Look through the entries below and show every line containing the word "Klimaschutz".

Page-level text extractions:

━━━━━━━━

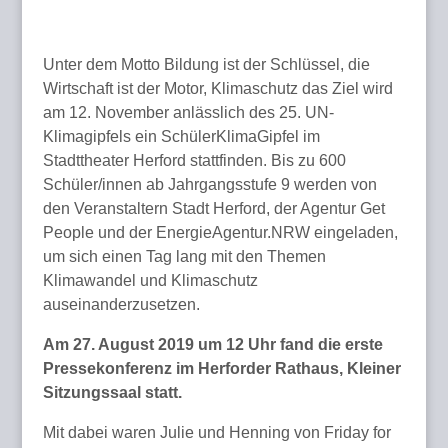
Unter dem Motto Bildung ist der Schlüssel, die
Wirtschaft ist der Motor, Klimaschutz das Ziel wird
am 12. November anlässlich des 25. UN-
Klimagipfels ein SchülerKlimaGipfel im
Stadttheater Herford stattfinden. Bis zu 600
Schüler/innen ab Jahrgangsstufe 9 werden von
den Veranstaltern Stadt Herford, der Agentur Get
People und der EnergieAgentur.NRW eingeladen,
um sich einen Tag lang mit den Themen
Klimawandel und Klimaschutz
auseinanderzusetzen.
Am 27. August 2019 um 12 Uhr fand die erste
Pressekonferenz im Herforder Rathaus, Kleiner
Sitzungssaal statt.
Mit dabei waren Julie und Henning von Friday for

━━━━━━━━

## Completed exercise
Wirtschaft ist der Motor, Klimaschutz das Ziel wird
Klimawandel und Klimaschutz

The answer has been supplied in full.